La visite, menée tambour battant par la sœur du cofondateur et président, Frédéric Jaouen, débute à l’entrée du bâtiment regroupant bureau d’études et pôle commercial. D’un côté, les dessinateurs, « interfaces entre les plans conçus par l’architecte naval et l’unité de production ». De l’autre, les postes administratifs, comptables et l’activité commerciale. « Entre le moment de la rencontre avec les futurs clients et la mise à l’eau du bateau, il faut compter environ deux ans et demi », précise la guide. Ceux-ci devant participer à l’élaboration des plans et assister aux réunions avec les chefs d’atelier, un véritable service de conciergerie (recherche d’un logement provisoire, d’un médecin…) est également assuré par l’entreprise, labellisé « Entreprise du patrimoine vivant » depuis mars 2017.

Jusqu’à 500 tonnes

« JFA construit à l’unité, par rapport à une demande précise, détaille Brigitte Jaouen-Guennec. Nos activités vont de la construction neuve à la réparation ou la reconstruction (refit) ». Un bref aperçu du travail de Sébastien, qui occupe le poste d’acheteur et répond à tous les besoins en termes de matières premières et consommables. Plus tard, c’est Stéphane, responsable de la partie chaudronnerie, qui prend le relais. Chez lui, le bateau arrive en pièces détachées. Huit cent à 1 000 pour être plus précis. Chaque morceau a sa spécificité, sa place. Triés et numérotés, ils seront assemblés après un travail préparatoire de six semaines. « Un vrai jeu de construction », sourit celui qui exerce au sein de l’entreprise depuis maintenant douze ans.

Certaines de ces « maisons qui bougent » peuvent peser jusqu’à 500 tonnes. En tout, ils sont six compagnons à travailler en chaudronnerie. « Nous ne sommes pas beaucoup. Normal, on est tous bons. Donc pas besoin d’être nombreux », plaisante Stéphane, dont la polyvalence est une qualité essentielle. « Ici, on est toujours amené à sauter d’un poste à l’autre. Il faut savoir un peu tout faire : monter, souder… ». Raison pour laquelle, depuis sa création, la société fait la part belle à la formation (apprentissage, alternance, compagnons du devoir).

Des métiers de passion

Direction ensuite le hall métallo textile, dont les dimensions ont permis d’accueillir le « Mousetrap », l’un des plus grands catamarans en carbone du monde. « Il prenait tout le bâtiment », se souvient Stéphane. Le bateau y est construit à l’envers.

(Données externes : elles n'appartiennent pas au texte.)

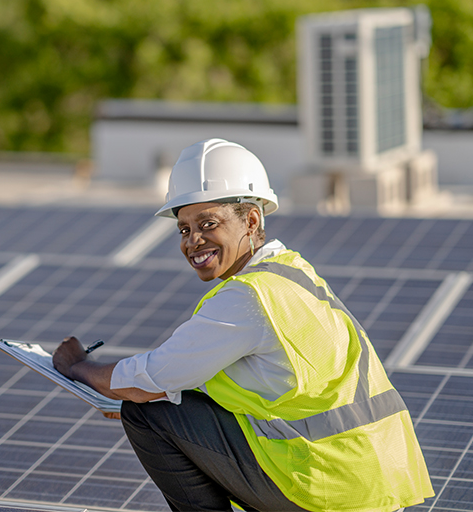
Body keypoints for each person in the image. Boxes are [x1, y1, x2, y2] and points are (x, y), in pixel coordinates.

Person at [53, 138, 434, 512]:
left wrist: (77, 367)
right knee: (167, 398)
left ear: (251, 220)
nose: (193, 241)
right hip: (370, 478)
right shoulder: (291, 272)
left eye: (208, 223)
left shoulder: (248, 298)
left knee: (148, 412)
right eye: (184, 229)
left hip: (327, 486)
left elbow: (150, 377)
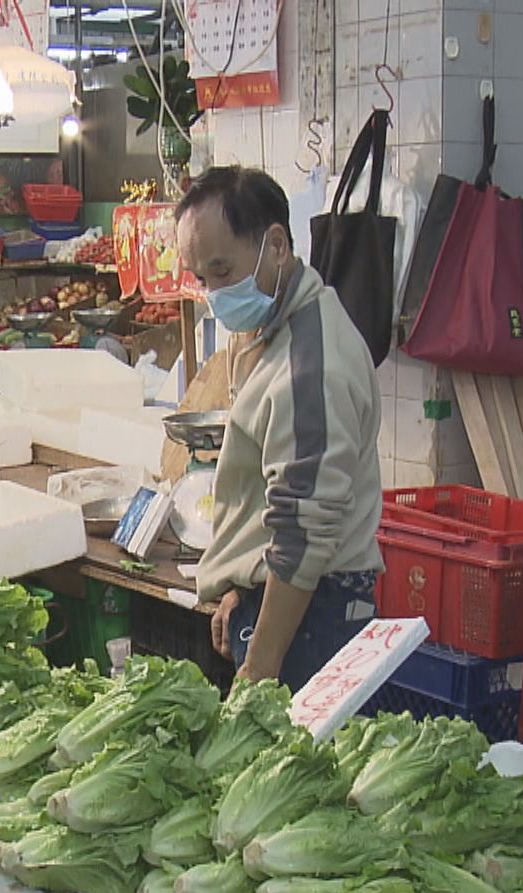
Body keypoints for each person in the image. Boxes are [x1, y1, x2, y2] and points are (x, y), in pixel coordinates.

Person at [177, 166, 385, 692]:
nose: (213, 294)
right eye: (201, 279)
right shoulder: (278, 331)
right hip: (289, 601)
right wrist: (240, 583)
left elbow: (303, 531)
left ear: (274, 244)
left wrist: (262, 663)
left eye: (222, 270)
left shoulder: (310, 361)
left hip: (315, 615)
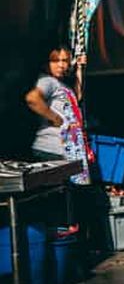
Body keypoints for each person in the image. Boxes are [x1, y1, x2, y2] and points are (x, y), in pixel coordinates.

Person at [25, 45, 92, 185]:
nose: (61, 65)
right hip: (52, 150)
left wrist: (79, 68)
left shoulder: (61, 84)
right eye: (56, 61)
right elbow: (32, 99)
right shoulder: (47, 81)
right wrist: (55, 118)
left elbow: (76, 98)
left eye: (65, 61)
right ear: (46, 63)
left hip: (63, 149)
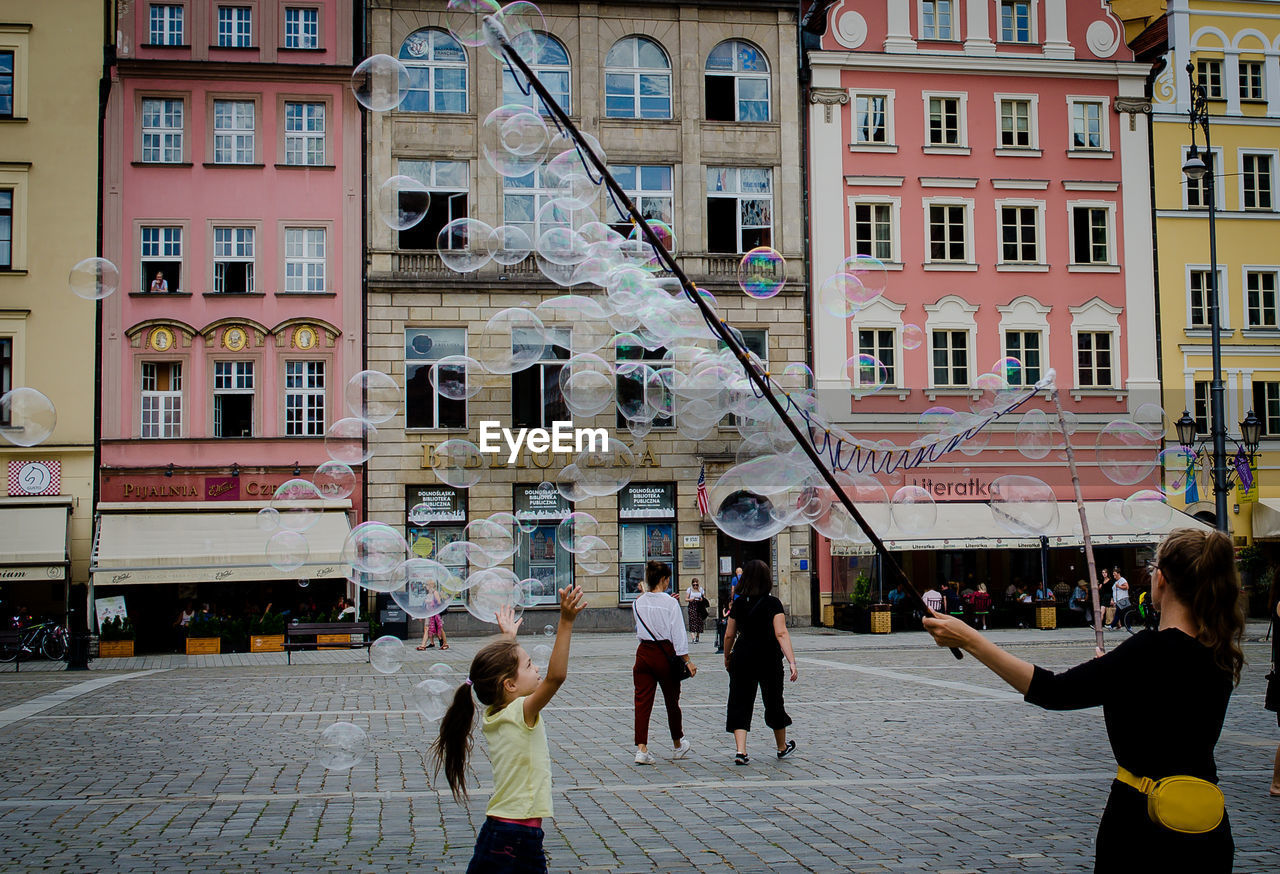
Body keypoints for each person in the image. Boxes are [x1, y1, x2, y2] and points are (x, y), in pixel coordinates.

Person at [923, 527, 1244, 872]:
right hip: (1208, 827)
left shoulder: (1146, 651)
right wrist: (1112, 670)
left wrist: (972, 641)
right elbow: (1167, 702)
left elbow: (1052, 691)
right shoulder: (1220, 654)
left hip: (1142, 825)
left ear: (1162, 579)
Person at [430, 589, 587, 874]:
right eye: (529, 665)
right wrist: (566, 621)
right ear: (509, 685)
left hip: (502, 831)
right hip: (515, 839)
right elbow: (556, 677)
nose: (535, 667)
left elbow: (505, 674)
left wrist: (508, 640)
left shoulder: (496, 712)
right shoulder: (521, 712)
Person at [723, 560, 797, 765]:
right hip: (768, 658)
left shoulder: (738, 604)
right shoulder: (773, 604)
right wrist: (792, 661)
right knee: (773, 701)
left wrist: (727, 656)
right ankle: (782, 747)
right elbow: (781, 633)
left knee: (740, 701)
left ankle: (741, 751)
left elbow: (729, 635)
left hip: (743, 657)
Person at [632, 560, 695, 765]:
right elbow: (678, 634)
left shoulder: (637, 602)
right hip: (665, 653)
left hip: (643, 653)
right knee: (672, 701)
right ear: (663, 579)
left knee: (642, 702)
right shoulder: (670, 602)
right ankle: (678, 744)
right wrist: (687, 660)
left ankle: (641, 749)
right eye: (668, 579)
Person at [686, 578, 707, 644]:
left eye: (696, 585)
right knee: (692, 621)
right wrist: (691, 599)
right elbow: (686, 599)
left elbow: (704, 598)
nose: (695, 586)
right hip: (692, 606)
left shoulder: (701, 590)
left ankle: (697, 636)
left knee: (699, 621)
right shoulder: (689, 590)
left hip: (699, 606)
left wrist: (701, 599)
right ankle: (693, 637)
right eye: (694, 585)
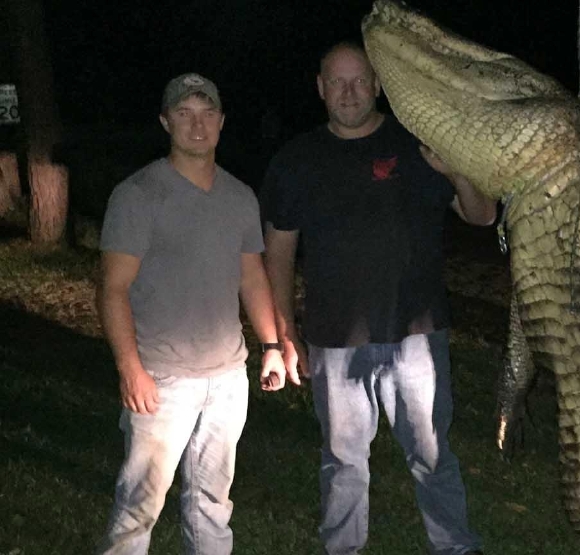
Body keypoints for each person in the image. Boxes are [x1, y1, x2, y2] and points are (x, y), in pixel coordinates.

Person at [262, 42, 495, 555]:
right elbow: (278, 252)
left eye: (359, 81)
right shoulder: (296, 160)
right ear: (320, 88)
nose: (349, 92)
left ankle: (455, 545)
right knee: (343, 459)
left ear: (378, 85)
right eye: (337, 82)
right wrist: (285, 331)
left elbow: (483, 215)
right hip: (334, 337)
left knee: (432, 452)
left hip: (417, 335)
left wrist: (455, 168)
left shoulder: (417, 145)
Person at [96, 73, 300, 555]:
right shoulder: (137, 195)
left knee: (212, 503)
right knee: (139, 506)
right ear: (165, 121)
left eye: (207, 113)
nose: (197, 124)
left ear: (222, 121)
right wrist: (131, 370)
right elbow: (111, 289)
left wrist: (271, 346)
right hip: (162, 379)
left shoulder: (239, 196)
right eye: (184, 113)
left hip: (227, 380)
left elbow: (252, 277)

Il sera ensuite retourné, à l’extérieur, à l’aide d’une grue. « Vous devez retenir votre souffle à chaque fois ! », s’exclame, impressionnée, une visiteuse devant les images de l’opération dévoilées au petit groupe.

En parallèle de la construction même du produit, ils sont une vingtaine à plancher sur l’aménagement intérieur, au sein de l’atelier menuiserie. « Toutes les parties nobles sortent des mains des compagnons, souligne Brigitte Jaouen-Gennec. C’est ce qui fait la renommée mondiale du chantier ». Le bois y est huilé, verni ou peint, et toutes les pièces sont laquées dans la cabine de peinture. La partie déco, elle, peut aller de la sélection de l’essence et des tissus, jusqu’au choix de la literie ou de la vaisselle. Un prototype d’une porte coulissante de douche encombre même l’un des établis. « Ce sont vraiment des métiers de passion. Vous avez dû vous en apercevoir en entendant Stéphane parler de ses coques en alu », conclut dans un sourire la responsable administrative et financière.